REQUEST: Give back all of the data unchanged. Keep every word as it is.

Saved data entries:
=== Section Start ===

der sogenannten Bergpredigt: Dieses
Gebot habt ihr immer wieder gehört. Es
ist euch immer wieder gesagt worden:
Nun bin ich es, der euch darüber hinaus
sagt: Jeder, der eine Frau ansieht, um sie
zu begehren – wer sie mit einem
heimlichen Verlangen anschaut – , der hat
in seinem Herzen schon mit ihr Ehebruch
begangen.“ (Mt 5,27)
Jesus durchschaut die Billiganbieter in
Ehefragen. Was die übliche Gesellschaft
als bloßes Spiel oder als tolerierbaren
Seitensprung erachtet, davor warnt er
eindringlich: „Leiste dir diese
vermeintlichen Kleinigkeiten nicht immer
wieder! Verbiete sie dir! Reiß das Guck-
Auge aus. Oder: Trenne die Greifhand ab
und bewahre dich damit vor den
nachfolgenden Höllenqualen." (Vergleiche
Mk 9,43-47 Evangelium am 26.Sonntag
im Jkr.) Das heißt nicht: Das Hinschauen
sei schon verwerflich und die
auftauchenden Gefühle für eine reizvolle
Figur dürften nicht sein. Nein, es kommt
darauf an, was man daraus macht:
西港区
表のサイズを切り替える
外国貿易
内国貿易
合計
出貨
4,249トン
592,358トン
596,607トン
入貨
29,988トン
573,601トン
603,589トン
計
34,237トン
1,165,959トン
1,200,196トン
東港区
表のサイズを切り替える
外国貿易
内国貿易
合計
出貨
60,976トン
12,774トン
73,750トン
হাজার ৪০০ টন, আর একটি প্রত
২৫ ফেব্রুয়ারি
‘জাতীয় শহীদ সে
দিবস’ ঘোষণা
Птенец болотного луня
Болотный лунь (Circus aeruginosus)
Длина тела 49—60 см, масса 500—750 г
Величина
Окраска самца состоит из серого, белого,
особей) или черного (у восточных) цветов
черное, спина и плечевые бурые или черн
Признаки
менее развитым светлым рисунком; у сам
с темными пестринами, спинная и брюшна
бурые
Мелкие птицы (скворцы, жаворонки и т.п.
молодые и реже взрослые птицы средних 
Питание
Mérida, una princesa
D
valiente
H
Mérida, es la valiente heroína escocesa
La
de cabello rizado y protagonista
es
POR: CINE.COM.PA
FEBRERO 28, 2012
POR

=== Section End ===

OUTPUT OF THE TASK:
der sogenannten Bergpredigt: Dieses
Gebot habt ihr immer wieder gehört. Es
ist euch immer wieder gesagt worden:
Nun bin ich es, der euch darüber hinaus
sagt: Jeder, der eine Frau ansieht, um sie
zu begehren – wer sie mit einem
heimlichen Verlangen anschaut – , der hat
in seinem Herzen schon mit ihr Ehebruch
begangen.“ (Mt 5,27)
Jesus durchschaut die Billiganbieter in
Ehefragen. Was die übliche Gesellschaft
als bloßes Spiel oder als tolerierbaren
Seitensprung erachtet, davor warnt er
eindringlich: „Leiste dir diese
vermeintlichen Kleinigkeiten nicht immer
wieder! Verbiete sie dir! Reiß das Guck-
Auge aus. Oder: Trenne die Greifhand ab
und bewahre dich damit vor den
nachfolgenden Höllenqualen." (Vergleiche
Mk 9,43-47 Evangelium am 26.Sonntag
im Jkr.) Das heißt nicht: Das Hinschauen
sei schon verwerflich und die
auftauchenden Gefühle für eine reizvolle
Figur dürften nicht sein. Nein, es kommt
darauf an, was man daraus macht:
西港区
表のサイズを切り替える
外国貿易
内国貿易
合計
出貨
4,249トン
592,358トン
596,607トン
入貨
29,988トン
573,601トン
603,589トン
計
34,237トン
1,165,959トン
1,200,196トン
東港区
表のサイズを切り替える
外国貿易
内国貿易
合計
出貨
60,976トン
12,774トン
73,750トン
হাজার ৪০০ টন, আর একটি প্রত
২৫ ফেব্রুয়ারি
‘জাতীয় শহীদ সে
দিবস’ ঘোষণা
Птенец болотного луня
Болотный лунь (Circus aeruginosus)
Длина тела 49—60 см, масса 500—750 г
Величина
Окраска самца состоит из серого, белого,
особей) или черного (у восточных) цветов
черное, спина и плечевые бурые или черн
Признаки
менее развитым светлым рисунком; у сам
с темными пестринами, спинная и брюшна
бурые
Мелкие птицы (скворцы, жаворонки и т.п.
молодые и реже взрослые птицы средних 
Питание
Mérida, una princesa
D
valiente
H
Mérida, es la valiente heroína escocesa
La
de cabello rizado y protagonista
es
POR: CINE.COM.PA
FEBRERO 28, 2012
POR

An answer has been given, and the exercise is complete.